• The task: Each record, word for word and stripped of pictures, is what the answer should contain.

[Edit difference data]
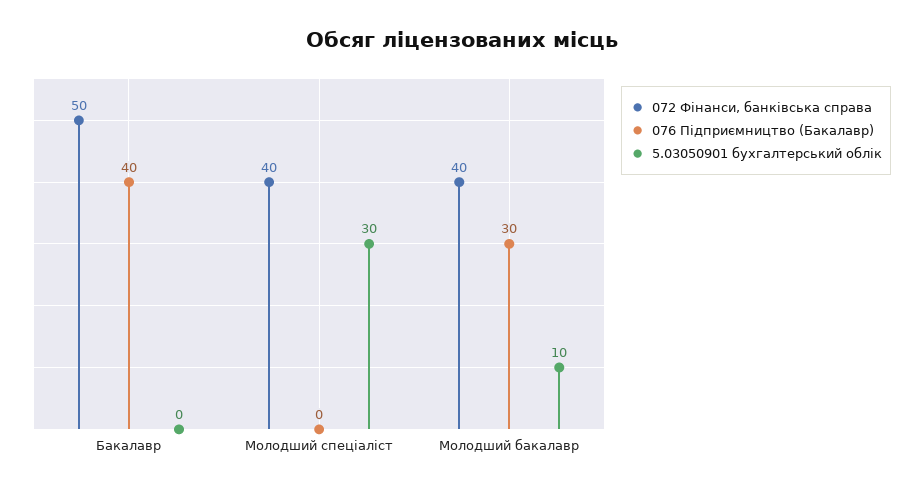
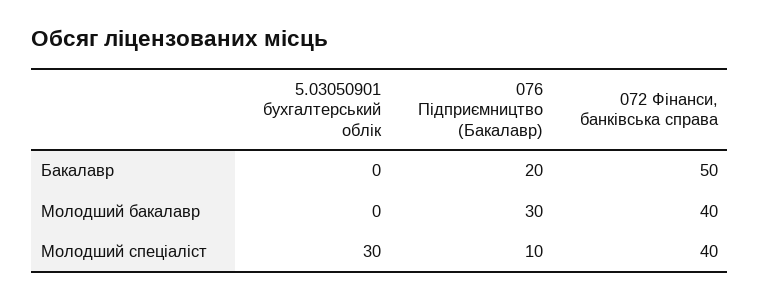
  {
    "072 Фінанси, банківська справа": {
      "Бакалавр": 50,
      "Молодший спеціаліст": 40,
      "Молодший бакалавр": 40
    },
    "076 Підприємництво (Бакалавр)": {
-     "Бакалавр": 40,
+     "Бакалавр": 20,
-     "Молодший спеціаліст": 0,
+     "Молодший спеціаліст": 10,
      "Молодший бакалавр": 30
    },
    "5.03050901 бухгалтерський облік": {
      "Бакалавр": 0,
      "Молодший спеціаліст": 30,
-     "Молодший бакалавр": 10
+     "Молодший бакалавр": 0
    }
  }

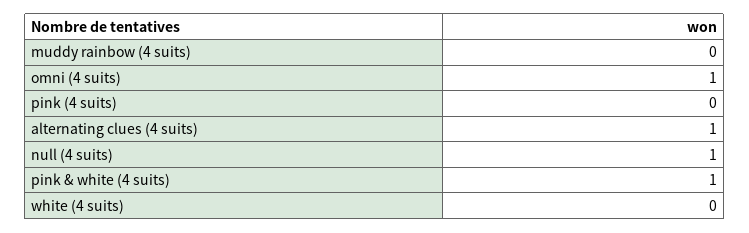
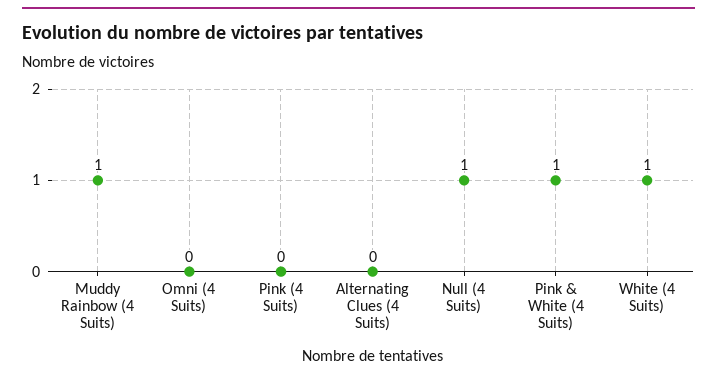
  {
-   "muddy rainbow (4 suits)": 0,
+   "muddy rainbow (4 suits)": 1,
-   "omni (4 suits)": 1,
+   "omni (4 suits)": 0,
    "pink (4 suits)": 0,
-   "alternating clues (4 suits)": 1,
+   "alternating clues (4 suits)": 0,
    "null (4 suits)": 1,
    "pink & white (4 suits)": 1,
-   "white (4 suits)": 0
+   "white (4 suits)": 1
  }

• Solution:
  {
    "072 Фінанси, банківська справа": {
      "Бакалавр": 50,
      "Молодший спеціаліст": 40,
      "Молодший бакалавр": 40
    },
    "076 Підприємництво (Бакалавр)": {
-     "Бакалавр": 40,
+     "Бакалавр": 20,
-     "Молодший спеціаліст": 0,
+     "Молодший спеціаліст": 10,
      "Молодший бакалавр": 30
    },
    "5.03050901 бухгалтерський облік": {
      "Бакалавр": 0,
      "Молодший спеціаліст": 30,
-     "Молодший бакалавр": 10
+     "Молодший бакалавр": 0
    }
  }

  {
-   "muddy rainbow (4 suits)": 0,
+   "muddy rainbow (4 suits)": 1,
-   "omni (4 suits)": 1,
+   "omni (4 suits)": 0,
    "pink (4 suits)": 0,
-   "alternating clues (4 suits)": 1,
+   "alternating clues (4 suits)": 0,
    "null (4 suits)": 1,
    "pink & white (4 suits)": 1,
-   "white (4 suits)": 0
+   "white (4 suits)": 1
  }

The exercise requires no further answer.